Lithuanian Jewish Community Chairwoman Demands Investigation for Holocaust Denial

Lithuanian Jewish Community Chairwoman Demands Investigation for Holocaust Denial

DELFI.lt and BNS

Lithuanian Jewish Community chairwoman Faina Kukliansky reacted to MP Valdas Rakutis’s statement on the Holocaust by demanding the Office of General Prosecutor initiate a pre-trial investigation on Holocaust denial and distortion.

“Representing the Lithuanian Jewish Community, I demand … the prosecutor general begin a pre-trial investigation on Holocaust denial and distortion.

“Slaps on the hand don’t satisfy us. We, citizens of Lithuania, Jews living here, demand the rule of law and defense of our basic rights. And in the end, you should feel shame before those whose blood soaks the land of Lithuania,” Kukliansky said in a statement to the press.

The Office of Prosecutor General said they would consider beginning an investigation after they receive a complaint. “Currently this complaint has not yet been received, but if it is received, it will be considered in the prescribed manner and the corresponding decision will be made,” Office of Prosecutor General press representative Elena Martinonienė told BNS.

Chairwoman Kukliansky is also calling for the behavior by the MP who holds the chair of the Lithuanian parliament’s Committee on Battles for Freedom and State Historical Memory be assessed by the parliament’s Ethics and Procedures Commission and for the Ministry of Sports, Science and Education and the National Defense Ministry start investigations to determine whether MP Rakutis is fit to serve in the post of professor.

On Wednesday Rakutis posted a text expressing approval for Nazi collaborators and claiming Jews collaborated with the Nazi and Soviet regimes.

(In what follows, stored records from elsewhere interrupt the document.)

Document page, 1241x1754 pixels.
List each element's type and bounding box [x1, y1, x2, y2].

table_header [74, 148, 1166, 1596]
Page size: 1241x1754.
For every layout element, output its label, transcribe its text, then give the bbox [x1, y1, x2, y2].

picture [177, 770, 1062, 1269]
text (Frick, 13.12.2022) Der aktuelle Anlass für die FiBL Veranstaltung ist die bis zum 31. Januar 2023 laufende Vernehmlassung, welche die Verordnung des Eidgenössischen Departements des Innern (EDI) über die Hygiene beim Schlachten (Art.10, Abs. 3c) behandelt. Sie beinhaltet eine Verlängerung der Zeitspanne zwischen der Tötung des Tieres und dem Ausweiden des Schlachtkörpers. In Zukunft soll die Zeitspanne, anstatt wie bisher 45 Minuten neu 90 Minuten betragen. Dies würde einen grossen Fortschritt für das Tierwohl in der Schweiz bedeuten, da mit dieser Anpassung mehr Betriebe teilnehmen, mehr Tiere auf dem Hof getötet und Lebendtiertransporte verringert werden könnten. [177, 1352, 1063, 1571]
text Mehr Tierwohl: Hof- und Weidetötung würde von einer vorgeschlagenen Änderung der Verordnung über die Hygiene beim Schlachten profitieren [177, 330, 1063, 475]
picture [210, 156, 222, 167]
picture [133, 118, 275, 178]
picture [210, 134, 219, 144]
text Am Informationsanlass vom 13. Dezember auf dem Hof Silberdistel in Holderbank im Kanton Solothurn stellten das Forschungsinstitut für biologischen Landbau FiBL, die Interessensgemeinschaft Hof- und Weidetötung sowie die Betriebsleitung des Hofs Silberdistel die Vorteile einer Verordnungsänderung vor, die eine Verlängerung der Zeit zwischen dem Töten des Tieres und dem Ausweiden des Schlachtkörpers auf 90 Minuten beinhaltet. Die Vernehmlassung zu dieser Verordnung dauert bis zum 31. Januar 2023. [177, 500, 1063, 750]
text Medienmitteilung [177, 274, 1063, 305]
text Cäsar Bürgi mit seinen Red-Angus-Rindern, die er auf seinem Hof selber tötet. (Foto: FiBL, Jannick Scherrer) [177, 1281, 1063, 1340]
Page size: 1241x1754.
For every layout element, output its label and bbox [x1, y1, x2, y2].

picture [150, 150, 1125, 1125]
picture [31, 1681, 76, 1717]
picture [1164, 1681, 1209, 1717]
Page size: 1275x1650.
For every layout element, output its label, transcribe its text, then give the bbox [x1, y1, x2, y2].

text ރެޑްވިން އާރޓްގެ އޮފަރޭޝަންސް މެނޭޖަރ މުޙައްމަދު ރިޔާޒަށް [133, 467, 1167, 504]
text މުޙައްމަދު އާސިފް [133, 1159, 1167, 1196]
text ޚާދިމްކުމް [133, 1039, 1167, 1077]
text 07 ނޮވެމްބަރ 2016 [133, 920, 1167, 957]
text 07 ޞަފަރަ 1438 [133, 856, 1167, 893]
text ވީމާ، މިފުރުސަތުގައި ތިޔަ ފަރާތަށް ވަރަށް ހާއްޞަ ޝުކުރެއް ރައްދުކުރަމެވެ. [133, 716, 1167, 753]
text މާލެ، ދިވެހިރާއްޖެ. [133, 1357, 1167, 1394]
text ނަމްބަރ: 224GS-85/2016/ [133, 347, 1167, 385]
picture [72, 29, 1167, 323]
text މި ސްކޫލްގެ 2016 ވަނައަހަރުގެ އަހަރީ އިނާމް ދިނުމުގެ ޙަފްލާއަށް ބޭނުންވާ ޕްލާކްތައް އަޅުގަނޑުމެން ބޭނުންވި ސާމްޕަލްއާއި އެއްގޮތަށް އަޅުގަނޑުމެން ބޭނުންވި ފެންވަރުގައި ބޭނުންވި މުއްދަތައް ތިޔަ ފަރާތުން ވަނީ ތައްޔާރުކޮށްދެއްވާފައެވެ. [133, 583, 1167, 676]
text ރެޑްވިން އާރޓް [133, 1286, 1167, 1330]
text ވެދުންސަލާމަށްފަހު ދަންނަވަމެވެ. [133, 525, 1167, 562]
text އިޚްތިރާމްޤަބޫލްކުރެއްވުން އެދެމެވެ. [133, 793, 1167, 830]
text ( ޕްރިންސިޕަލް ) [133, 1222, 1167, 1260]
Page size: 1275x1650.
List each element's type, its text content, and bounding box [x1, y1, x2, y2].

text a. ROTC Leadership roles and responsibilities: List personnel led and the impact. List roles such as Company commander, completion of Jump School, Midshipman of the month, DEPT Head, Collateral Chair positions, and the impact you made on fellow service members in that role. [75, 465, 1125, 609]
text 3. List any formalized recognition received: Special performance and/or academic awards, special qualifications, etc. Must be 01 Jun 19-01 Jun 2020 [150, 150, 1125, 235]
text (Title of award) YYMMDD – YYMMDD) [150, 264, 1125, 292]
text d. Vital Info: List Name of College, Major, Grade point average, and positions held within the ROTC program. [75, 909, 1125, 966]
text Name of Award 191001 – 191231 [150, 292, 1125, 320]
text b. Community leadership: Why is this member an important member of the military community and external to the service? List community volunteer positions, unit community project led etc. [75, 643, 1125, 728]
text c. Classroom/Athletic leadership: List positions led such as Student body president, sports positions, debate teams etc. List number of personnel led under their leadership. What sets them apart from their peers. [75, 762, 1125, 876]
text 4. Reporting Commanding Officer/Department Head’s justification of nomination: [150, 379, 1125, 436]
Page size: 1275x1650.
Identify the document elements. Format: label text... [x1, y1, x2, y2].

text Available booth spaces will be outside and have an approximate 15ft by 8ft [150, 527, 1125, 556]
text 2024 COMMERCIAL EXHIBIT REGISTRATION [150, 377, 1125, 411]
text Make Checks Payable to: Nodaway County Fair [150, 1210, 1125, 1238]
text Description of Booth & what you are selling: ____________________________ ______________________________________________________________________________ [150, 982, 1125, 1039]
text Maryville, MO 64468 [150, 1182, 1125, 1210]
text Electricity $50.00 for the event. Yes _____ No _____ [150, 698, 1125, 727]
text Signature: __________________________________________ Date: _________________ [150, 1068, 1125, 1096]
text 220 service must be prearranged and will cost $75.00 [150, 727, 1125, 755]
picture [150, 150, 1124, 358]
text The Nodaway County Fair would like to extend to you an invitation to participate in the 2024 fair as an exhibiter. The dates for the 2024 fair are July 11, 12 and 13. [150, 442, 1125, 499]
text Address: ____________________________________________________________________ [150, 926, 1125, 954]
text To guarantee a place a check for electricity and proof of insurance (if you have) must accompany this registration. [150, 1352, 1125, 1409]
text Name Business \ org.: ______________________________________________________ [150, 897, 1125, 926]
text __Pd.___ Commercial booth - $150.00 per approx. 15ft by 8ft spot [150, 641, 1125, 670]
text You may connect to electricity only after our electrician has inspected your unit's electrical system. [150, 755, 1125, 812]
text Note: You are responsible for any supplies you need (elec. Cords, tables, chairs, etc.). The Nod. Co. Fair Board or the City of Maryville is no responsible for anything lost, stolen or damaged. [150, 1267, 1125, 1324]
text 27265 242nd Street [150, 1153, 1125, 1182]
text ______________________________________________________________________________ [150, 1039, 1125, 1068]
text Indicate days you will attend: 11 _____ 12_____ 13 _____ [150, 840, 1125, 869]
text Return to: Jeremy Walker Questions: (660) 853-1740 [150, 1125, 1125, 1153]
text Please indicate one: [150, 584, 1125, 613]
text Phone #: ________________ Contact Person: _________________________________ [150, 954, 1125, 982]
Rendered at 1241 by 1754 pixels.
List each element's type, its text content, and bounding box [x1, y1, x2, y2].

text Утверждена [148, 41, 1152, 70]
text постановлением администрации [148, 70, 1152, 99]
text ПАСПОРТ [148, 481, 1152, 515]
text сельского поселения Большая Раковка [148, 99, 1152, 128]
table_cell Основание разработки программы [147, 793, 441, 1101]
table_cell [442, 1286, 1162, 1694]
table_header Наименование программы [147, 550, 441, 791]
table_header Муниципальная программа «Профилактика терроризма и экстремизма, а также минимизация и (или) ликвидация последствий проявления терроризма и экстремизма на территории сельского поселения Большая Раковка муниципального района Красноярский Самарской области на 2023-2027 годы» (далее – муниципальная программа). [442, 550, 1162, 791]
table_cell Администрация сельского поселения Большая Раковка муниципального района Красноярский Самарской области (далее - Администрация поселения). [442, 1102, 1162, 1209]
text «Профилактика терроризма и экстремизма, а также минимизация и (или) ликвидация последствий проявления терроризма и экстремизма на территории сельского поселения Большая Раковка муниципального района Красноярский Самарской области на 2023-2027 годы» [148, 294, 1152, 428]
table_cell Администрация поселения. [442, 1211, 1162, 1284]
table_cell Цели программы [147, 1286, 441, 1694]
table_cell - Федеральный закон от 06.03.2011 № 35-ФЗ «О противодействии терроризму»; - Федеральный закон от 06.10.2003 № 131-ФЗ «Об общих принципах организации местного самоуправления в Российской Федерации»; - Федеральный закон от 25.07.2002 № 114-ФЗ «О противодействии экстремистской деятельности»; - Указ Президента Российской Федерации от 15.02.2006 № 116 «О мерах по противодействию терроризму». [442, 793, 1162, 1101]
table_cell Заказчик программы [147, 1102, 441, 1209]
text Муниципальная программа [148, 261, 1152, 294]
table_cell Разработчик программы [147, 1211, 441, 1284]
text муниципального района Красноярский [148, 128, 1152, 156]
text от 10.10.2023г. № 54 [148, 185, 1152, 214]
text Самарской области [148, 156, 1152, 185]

“But what about those collaborators? Who were those people who accepted these horrific ideas? Were they the leaders of the Lithuanian nation, people such as the first military volunteer Kazys Škirpa, or general Storm [Jonas Noreika]? Maybe Antanas Smetona? Despite great agitation in recent times, it has never been proved they organized the Holocaust. No, these were totally different people, often uneducated who tended to feel important once they got a rifle in their arms, people who sometimes had suffered greatly from Soviet oppression in 1941, who sometimes blindly followed orders. They were similar to the Soviet goons.

“Let’s get to know them, let’s realize why they did what they did. After all there was no lack of Holocaust perpetrators even among the Jews, especially in the self-governance structures in the ghettos. We must loudly name these people and try to insure people like them never appear again. But we must also answer the question of what the views of the Jews themselves were, what ideas led a portion of the Jews to collaborate with the Soviet government, to take up important posts in the Soviet structures of oppression. Sometimes understanding the reasons allows us to understand the consequences, even if it doesn’t justify the behavior,” the Lithuanian Conservative Party politician wrote.

Kukliansky responded by saying Rakutis is repeating a “mendacious and misleading narrative which has continued for decades.”

“Member of parliament V. Rakutis in his commentary hasn’t said anything new, he just repeats the same mendacious and misleading narrative which has gone on for decades: that we ourselves, the Jews, are culpable for the extermination of 95% of the Jews who lived in Lithuania during World War II,” she said.

Kukliansky said she doesn’t see any real public reaction to this, nor any reaction from Rakutis’s fellow Conservative Party members, saying there were “soft comments by fellow party members, a few observations and speculation that Rakutis ‘might have made a mistake’, which doesn’t even come close to the precise and sharp uncompromising reaction demonstrated by the foreign embassies to Lithuania.”

“I have met many of the Rakutises, they all repeat the same thing. It is disgusting that today these Rakutises speak confidently in the parliament of the Republic of Lithuania, are published and quoted, ever and ever accusing those who were accompanied by their neighbors to collections points in 1941, to synagogues, and then to the margins of forests and the gravel pits, of being responsible for the horror of the Holocaust,” Kukliansky said.

Lithuanian Jewish representatives and the ambassadors from Israel and the Untied States condemned the comments by the Lithuanian MP and the leadership of the Lithuanian Conservative Party also distanced themselves from it. Conservative Party Lithuanian foreign minister Gabrielius Landsbergis said there was a lack of proportion and understanding in Rakutis’s commentary.

Rakutis earned his degree as an historian. He has taught at the General Jonas Žemaitis Lithuanian Military Academy and served as an advisor in the Lithuanian military.